Companies give Bond Street a pass, take bank route for funds

CareEdge Ratings data shows that for AAA-rated NBFCs at the one-year tenor, the differential between bank lending rates and bond yields has narrowed to 156 basis points in March 2026 from 473 basis points in March 2021, a compression of about 67%.
For AA-rated NBFC issuers, the spread has shrunk to 56 basis points (bps) from 358 basis points over the same period. For A-rated borrowers, bond market borrowing has become more expensive than bank funding, with the one-year spread turning negative at 151 bps for NBFCs and 111 bps for corporates as of March 2026.
Corporate borrowers are increasingly favoring bank loans over bond issuances as rising capital market yields diminish the cost advantage of bonds. Spreads between bank lending rates and bond yields have significantly compressed, particularly for higher-rated entities, leading to a notable shift in fundraising strategies.
Even for top-rated corporate borrowers, the advantage has narrowed sharply. AAA-rated corporates at the 1-year tenor now have a spread of 168 bps down from 490 bps five years ago.
“This move towards bank funding has supported liquidity and eased near-term refinancing, particularly for stronger corporates and NBFCs, while reducing execution risk from volatile market conditions,” said Sanjay Agarwal, senior director, CareEdge Ratings.

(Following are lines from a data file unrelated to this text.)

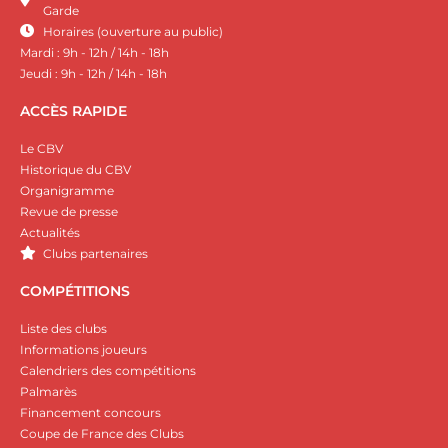
Garde
Horaires (ouverture au public)
Mardi : 9h - 12h / 14h - 18h
Jeudi : 9h - 12h / 14h - 18h
ACCÈS RAPIDE
Le CBV
Historique du CBV
Organigramme
Revue de presse
Actualités
Clubs partenaires
COMPÉTITIONS
Liste des clubs
Informations joueurs
Calendriers des compétitions
Palmarès
Financement concours
Coupe de France des Clubs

AgenciesChanges in Borrowing Dynamics
“The shift also brings lower tenor diversification, greater exposure to floating rates and higher reliance on banks,” said Agarwal.
The shift reflects broader movements in sovereign yields. Government securities (G-sec) yields have risen from about 3.8% at the one-year tenor and 6.4% at the 10-year tenor in March 2021 to around 7% across tenors by March 2026, with the increase concentrated at the short end, resulting in a relatively flat yield curve. This has substantially altered borrowing dynamics for both NBFCs and corporates.

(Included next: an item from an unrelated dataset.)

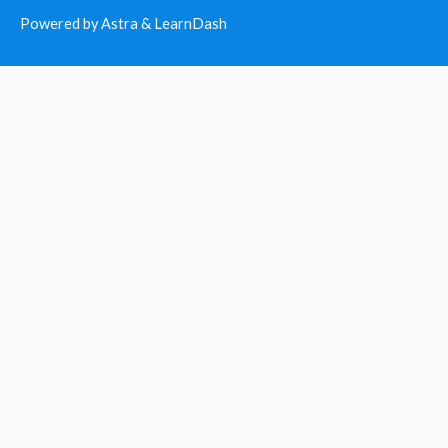
Powered by Astra & LearnDash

Despite this, the bond market retains structural advantages. It provides access to a broader investor base, including pension funds, mutual funds and insurance companies, and remains relevant for longer tenors.

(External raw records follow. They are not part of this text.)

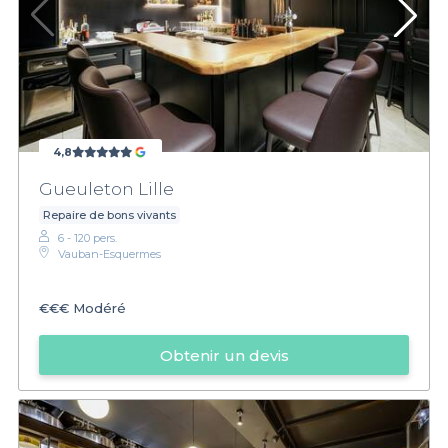
4,8
Gueuleton Lille
Repaire de bons vivants
6 - 120 pers.
Vauban-Esquermes
€€€
Modéré
Obtenir un devis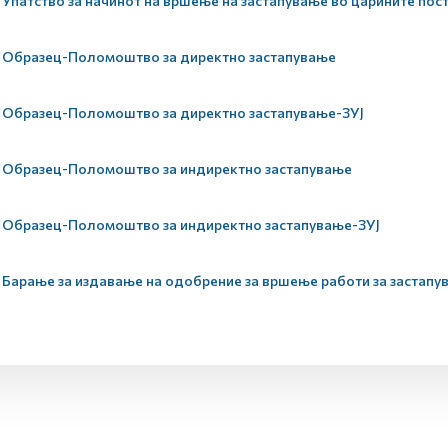
Упатство за начинот на вршење на застапување во царините пос
Образец-Поломоштво за директно застапување
Образец-Поломоштво за директно застапување-ЗУЈ
Образец-Поломоштво за индиректно застапување
Образец-Поломоштво за индиректно застапување-ЗУЈ
Барање за издавање на одобрение за вршење работи за застапу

For lower-rated borrowers, bank lending rates include spreads over marginal or reference rates that widen as credit quality declines, partially offsetting the relative disadvantage of bank borrowing. But if elevated rates persist and bank funding costs continue to converge with bond yields, entities with weaker leverage or thinner cash flows could face mounting refinancing and margin pressures.
“Rising interest rates, wider credit spreads and tighter liquidity have reshuffled India’s debt funding landscape,” said Prakash Agarwal, partner, Gefion Capital. “The cost advantage that non-convertible debentures once offered has narrowed sharply – and for A-rated issuers, reversed entirely. For AA-rated borrowers, the edge over bank funding remains, but only marginally. The net effect is a visible pivot toward bank borrowings among NBFCs and corporates, with bond market access increasingly a function of credit quality rather than a default funding choice.”